To frame this issue another way: how can we reconcile the different results in Clapper and Monsanto? Both cases involved probabilistic claims of injury based on reasonable assumptions, but neither could point to actual proof of injury by the defendants. The key differentiator for this Court appears to come down to economics. In Monsanto, the Court ultimately convinced itself (through rather convoluted reasoning) that, even though plaintiffs could point to no actual injuries, their standing was supported by evidence that they would likely suffer economic injury, even if the feared cross-contamination of seeds did not occur. It therefore appears that surveillance plaintiffs either need to find a way to convince this Court that “real” (i.e., non-self-inflicted) economic harms can stem from government surveillance programs, or find a way to pry loose the faulty reasoning in Laird and Clapper—the “mere knowledge” of widespread government surveillance can result in very real constitutional harms.

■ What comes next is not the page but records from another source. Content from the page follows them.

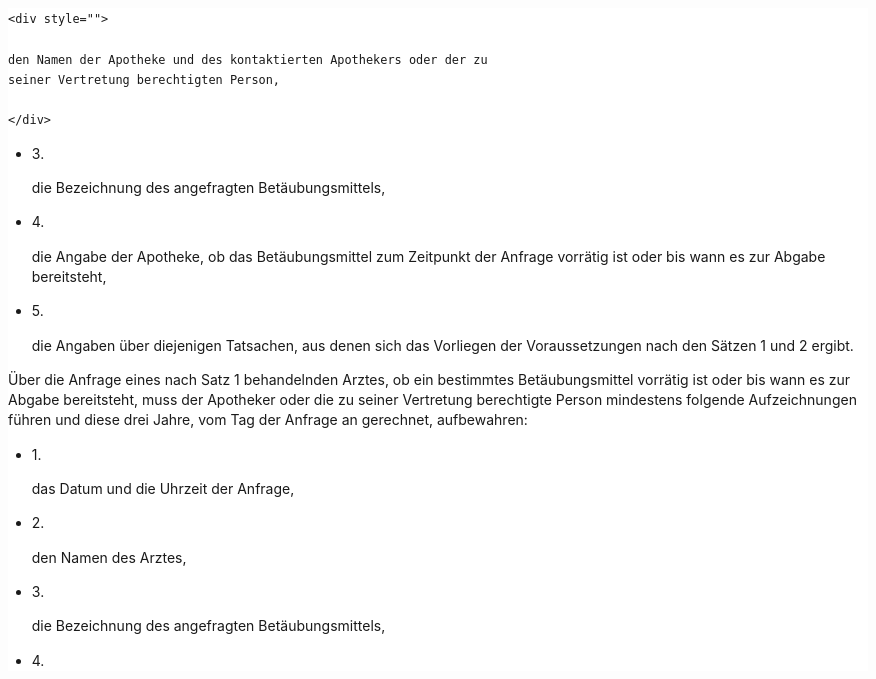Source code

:     <div style="">
    
    den Namen der Apotheke und des kontaktierten Apothekers oder der zu
    seiner Vertretung berechtigten Person,
    
    </div>

  - 3\.
    
    <div style="">
    
    die Bezeichnung des angefragten Betäubungsmittels,
    
    </div>

  - 4\.
    
    <div style="">
    
    die Angabe der Apotheke, ob das Betäubungsmittel zum Zeitpunkt der
    Anfrage vorrätig ist oder bis wann es zur Abgabe bereitsteht,
    
    </div>

  - 5\.
    
    <div style="">
    
    die Angaben über diejenigen Tatsachen, aus denen sich das Vorliegen
    der Voraussetzungen nach den Sätzen 1 und 2 ergibt.
    
    </div>

Über die Anfrage eines nach Satz 1 behandelnden Arztes, ob ein
bestimmtes Betäubungsmittel vorrätig ist oder bis wann es zur Abgabe
bereitsteht, muss der Apotheker oder die zu seiner Vertretung
berechtigte Person mindestens folgende Aufzeichnungen führen und diese
drei Jahre, vom Tag der Anfrage an gerechnet, aufbewahren:

  - 1\.
    
    <div style="">
    
    das Datum und die Uhrzeit der Anfrage,
    
    </div>

  - 2\.
    
    <div style="">
    
    den Namen des Arztes,
    
    </div>

  - 3\.
    
    <div style="">
    
    die Bezeichnung des angefragten Betäubungsmittels,
    
    </div>

  - 4\.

The Adobe court stated, however, that “Clapper did not change the law governing Article III standing,” and held that the plaintiffs suing Adobe had standing to bring their claims. The court first observed that the Supreme Court acknowledged that standing precedent “[did] not uniformly require plaintiffs to demonstrate that it is literally certain that the harms they identify will come about” in order to have standing to sue. In fact, the Supreme Court has found standing based only on a “substantial risk that the harm will occur, which may prompt plaintiffs to reasonably incur costs to mitigate or avoid that harm,” and the Clapper Court expressly declined to overturn that line of case law. The Adobe court stated that Clapper “merely held that the Second Circuit had strayed” from “well-established standing principles by accepting a too-speculative theory of future injury.”

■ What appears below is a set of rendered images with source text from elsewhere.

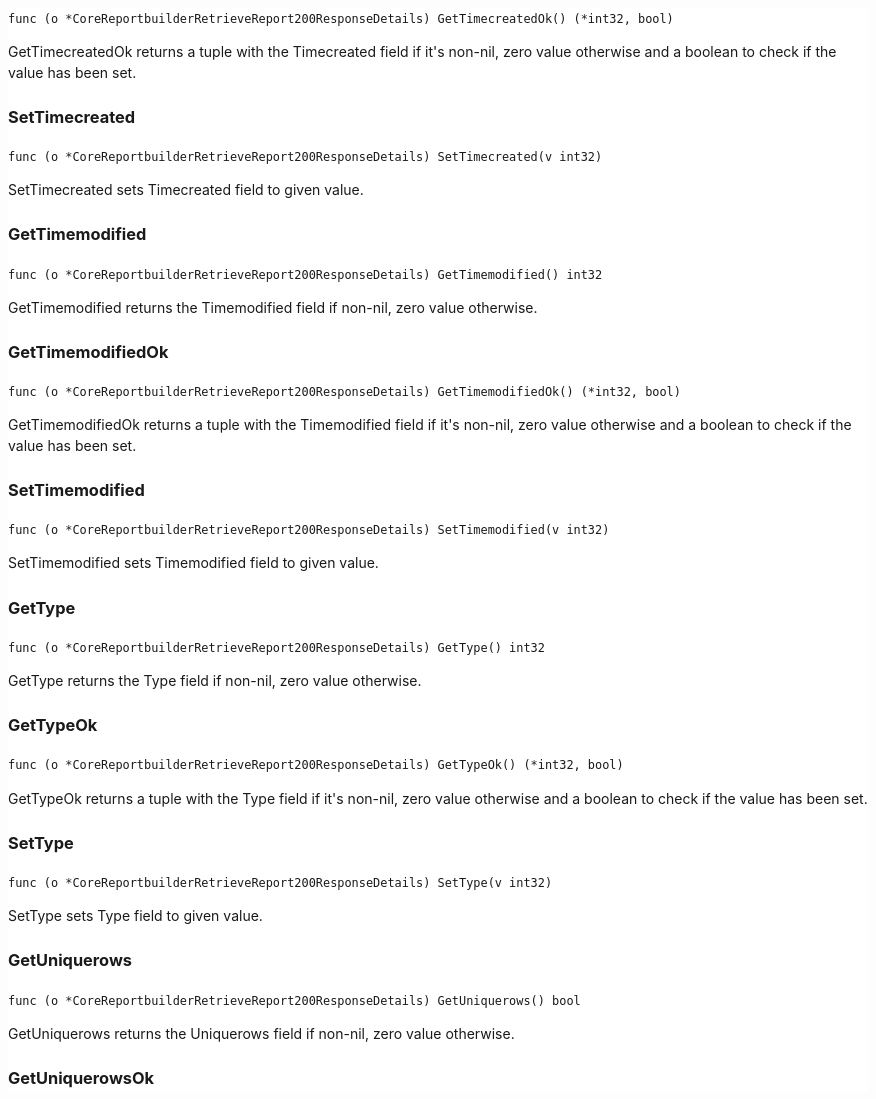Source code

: `func (o *CoreReportbuilderRetrieveReport200ResponseDetails) GetTimecreatedOk() (*int32, bool)`

GetTimecreatedOk returns a tuple with the Timecreated field if it's non-nil, zero value otherwise
and a boolean to check if the value has been set.

### SetTimecreated

`func (o *CoreReportbuilderRetrieveReport200ResponseDetails) SetTimecreated(v int32)`

SetTimecreated sets Timecreated field to given value.


### GetTimemodified

`func (o *CoreReportbuilderRetrieveReport200ResponseDetails) GetTimemodified() int32`

GetTimemodified returns the Timemodified field if non-nil, zero value otherwise.

### GetTimemodifiedOk

`func (o *CoreReportbuilderRetrieveReport200ResponseDetails) GetTimemodifiedOk() (*int32, bool)`

GetTimemodifiedOk returns a tuple with the Timemodified field if it's non-nil, zero value otherwise
and a boolean to check if the value has been set.

### SetTimemodified

`func (o *CoreReportbuilderRetrieveReport200ResponseDetails) SetTimemodified(v int32)`

SetTimemodified sets Timemodified field to given value.


### GetType

`func (o *CoreReportbuilderRetrieveReport200ResponseDetails) GetType() int32`

GetType returns the Type field if non-nil, zero value otherwise.

### GetTypeOk

`func (o *CoreReportbuilderRetrieveReport200ResponseDetails) GetTypeOk() (*int32, bool)`

GetTypeOk returns a tuple with the Type field if it's non-nil, zero value otherwise
and a boolean to check if the value has been set.

### SetType

`func (o *CoreReportbuilderRetrieveReport200ResponseDetails) SetType(v int32)`

SetType sets Type field to given value.


### GetUniquerows

`func (o *CoreReportbuilderRetrieveReport200ResponseDetails) GetUniquerows() bool`

GetUniquerows returns the Uniquerows field if non-nil, zero value otherwise.

### GetUniquerowsOk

But what does Adobe mean for plaintiffs in government surveillance cases, where constitutional claims are raised and separation of powers issues abound? The Adobe court was quick to point out that Clapper’s “standing inquiry [was] especially rigorous when reaching the merits of the dispute would force [the Court] to decide whether an action taken by one of the other two branches of the Federal Government was unconstitutional.” The Supreme Court’s doctrine of avoiding constitutional adjudication except when absolutely necessary provides a powerful basis behind many of the justiciability doctrines, and this reluctance has manifested in various ways with respect to standing. In Clapper, for example, Justice Alito noted that an important basis of their ruling was founded on separation of powers principles, that “serve[] to prevent the judicial process being used to usurp the powers of the political branches,” giving wide latitude to the Executive Branch’s power over the “fields of intelligence gathering and foreign affairs.” Claims of harms due to surveillance usually require persuading federal courts to recognize that private rights of action under constitutional language can overcome the Court’s reticence to examine the constitutionality of legislative or executive actions. Since Laird, courts have barred nearly all claims of injury based on “mere knowledge” or the “mere possibility” that they might be illegally surveilled under a (possibly unconstitutional) government program. Reasoning like that found in Adobe, however, may be a sign that future surveillance harms will soon be recognized as an “injury in fact,” and will free courts from the flawed legacy of Laird and Clapper.